People were taken from the street, tortured, murdered, thrown planes into the river below or buried in unmarked graves during the dictatorship period. Young women who were pregnant at the time of her disappearance gave birth in clandestine detention centers and their babies were placed in the homes of families who supported the military or with other people who did not ask questions about their origins. of children.

These were not isolated incidents, but a systematic plan for the appropriation of minors that constituted a crime against humanity, according to an Argentine court in 2012. More than 1,000 people have been convicted for their roles in that dark period.

Destroying generations

Initiatives such as the Una Dosis campaign offer some hope to people like Anna Carriquiriborde, 41, whose aunt Gabriela Carriquiriborde disappeared in 1976 in La Plata. Her family is looking for her baby, born in captivity in December of that year.

Witnesses say the baby was a child, Carriquiriborde said, although a woman believed to be Gabriela’s daughter is currently awaiting the results of a DNA test. Two more people also suspected they were Gabriela’s son, but they turned negative.

“Obviously, I really want to meet my cousin,” said Carriquiriborde, who lives in La Plata but was born and raised in Sweden, who provided political asylum to his parents who fled the dictatorship. “We talk about it all the time to the family. We would be very happy to find the end of this story.

The discovery would be especially important to his father, he said; Like her missing sister, she was a member of the Peronist University Youth, the university wing of the Peronist political party, and was guilty of what happened to her.

“I think it’s very nefarious and to have kept them captive to get their kids out,” Carriquiriborde said. “They took away our present, which was my aunt, and also our future. The military dictatorship destroyed many generations. “

The women take a selfie next to photographs of those who disappeared during the Argentine military dictatorship of 1976-1983, in front of the presidential palace Casa Rosada in Buenos Aires in 2017 [Marcos Brindicci/Reuters]

It has taken years to generate a collective consciousness of what happened and, if there’s anything that works against the search, it’s time.

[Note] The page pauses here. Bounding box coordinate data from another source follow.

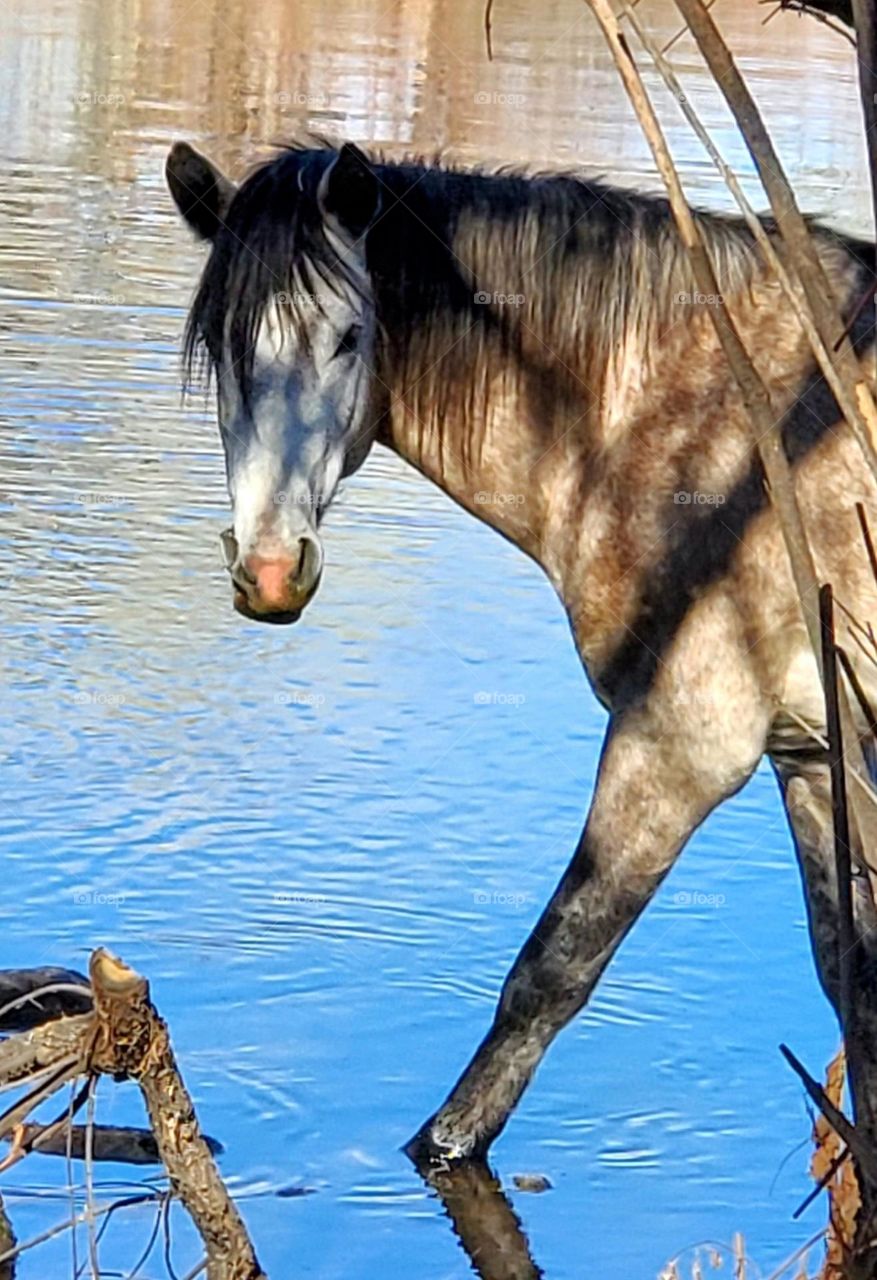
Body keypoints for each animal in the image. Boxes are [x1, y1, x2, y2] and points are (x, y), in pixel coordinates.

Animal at [166, 137, 877, 1164]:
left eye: (347, 337)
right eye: (221, 348)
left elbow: (546, 977)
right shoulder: (813, 753)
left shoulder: (678, 745)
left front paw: (439, 1146)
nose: (267, 570)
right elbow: (849, 977)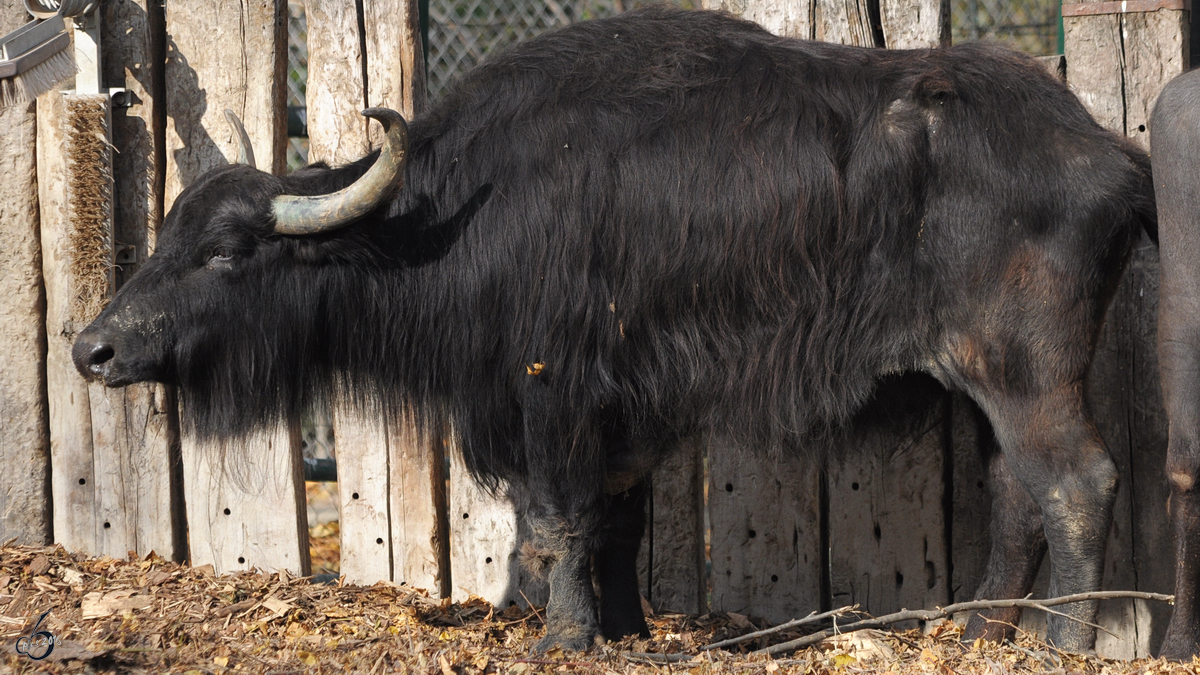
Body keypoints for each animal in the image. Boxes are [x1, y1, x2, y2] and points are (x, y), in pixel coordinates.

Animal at [72, 6, 1152, 653]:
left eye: (227, 250)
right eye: (166, 235)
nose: (95, 348)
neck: (451, 217)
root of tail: (1108, 155)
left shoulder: (554, 393)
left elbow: (560, 517)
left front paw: (563, 636)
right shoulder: (632, 408)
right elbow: (618, 518)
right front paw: (626, 627)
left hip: (1027, 374)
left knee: (1078, 482)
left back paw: (1063, 642)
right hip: (983, 389)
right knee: (1014, 495)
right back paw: (979, 633)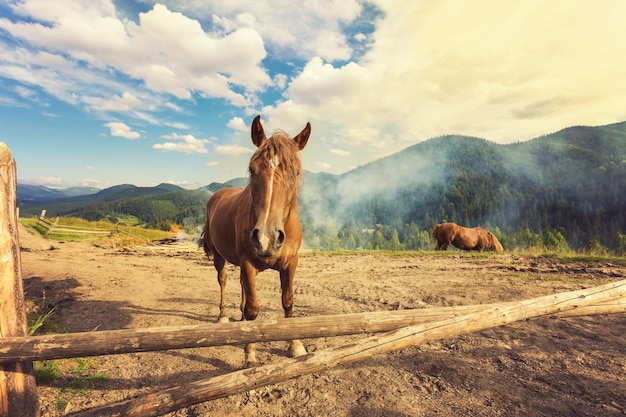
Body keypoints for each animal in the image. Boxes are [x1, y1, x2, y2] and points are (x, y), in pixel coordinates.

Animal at [199, 115, 308, 366]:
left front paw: (295, 345)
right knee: (223, 280)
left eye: (296, 172)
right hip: (219, 257)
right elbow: (253, 309)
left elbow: (288, 302)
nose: (267, 238)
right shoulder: (248, 264)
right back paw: (224, 316)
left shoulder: (291, 264)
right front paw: (249, 354)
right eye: (252, 169)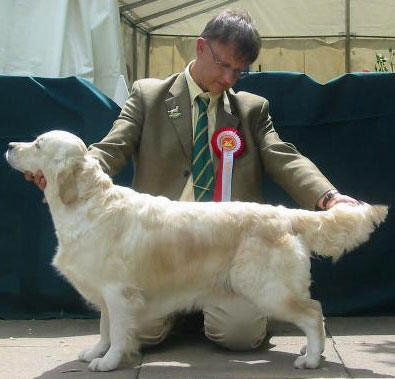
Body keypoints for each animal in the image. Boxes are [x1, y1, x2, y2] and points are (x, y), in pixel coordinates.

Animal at [5, 131, 390, 372]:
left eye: (37, 144)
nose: (9, 145)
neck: (88, 203)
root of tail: (284, 214)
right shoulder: (105, 292)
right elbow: (104, 328)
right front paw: (95, 353)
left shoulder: (118, 292)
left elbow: (117, 331)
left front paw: (109, 362)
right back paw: (311, 351)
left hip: (267, 288)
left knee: (313, 313)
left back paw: (310, 360)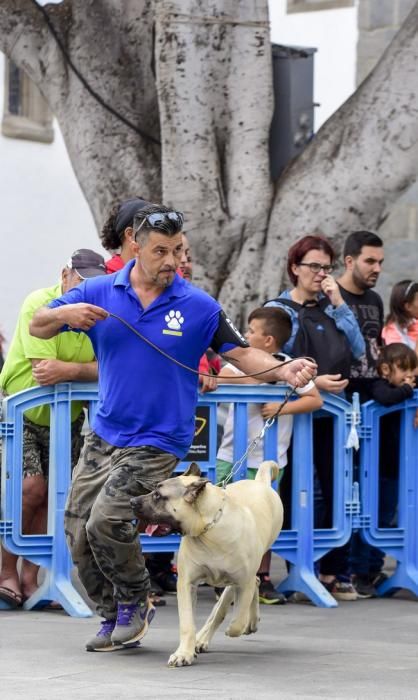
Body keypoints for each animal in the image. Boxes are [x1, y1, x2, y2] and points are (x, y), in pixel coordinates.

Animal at [131, 460, 284, 668]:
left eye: (158, 496)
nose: (132, 501)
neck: (208, 530)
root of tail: (260, 482)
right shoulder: (186, 583)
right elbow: (187, 623)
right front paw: (184, 653)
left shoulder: (242, 582)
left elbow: (236, 620)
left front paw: (238, 626)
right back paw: (202, 639)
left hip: (240, 578)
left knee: (239, 596)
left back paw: (247, 622)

“There are few grandmothers left,” Taranto said. “They are very old and it is a feeling of great sadness and helplessness to see them leave us, without being able to find their grandchildren or their children’s bodies.”

“Sense of freedom”

Taranto and Fossati, both 44, described the feeling of empowerment once they were able to find out who they really were.

Taranto met the two sets of grandparents before he died. “It’s not a cliché, but you feel a sense of freedom: I’m free to do what I want to do with my story,” said Taranto, whose missing parents, Cristian Adrian and Natalia Vanesa, were members of the Workers’ Revolutionary Party.

In the case of Fossati, his mother was part of the Secondary Student Union and his father was a member of the Peronist University Youth.

The couple who raised him had no ties to the military. One day in 1977 they received a call from a local midwife, who had a baby saying she needed a home. Fossati discovered on his own that he was not his biological son and sought answers once he became a father.

“What happened to me was not an adoption, but an appropriation,” he said.

He now runs a memorial space in La Plata of a former clandestine detention center where his parents were detained. It is also where he was born.

“I’ve learned that you don’t just inherit skin color, eye color, or the stature of your genes,” said Fossati, who almost named his own son Leonardo, the name he assumed years later in discovering that it was what his mother had given him his name. “Other things are transmitted during pregnancy.”

He added that doubts are also inherited, so he urged anyone who could welcome them to seek answers. “Time passes quickly, it’s worth overcoming your fears,” he said. “And it’s your right to know your identity.”

Anyone with doubts about their identity can contact Abuelas de Plaza de May through their website.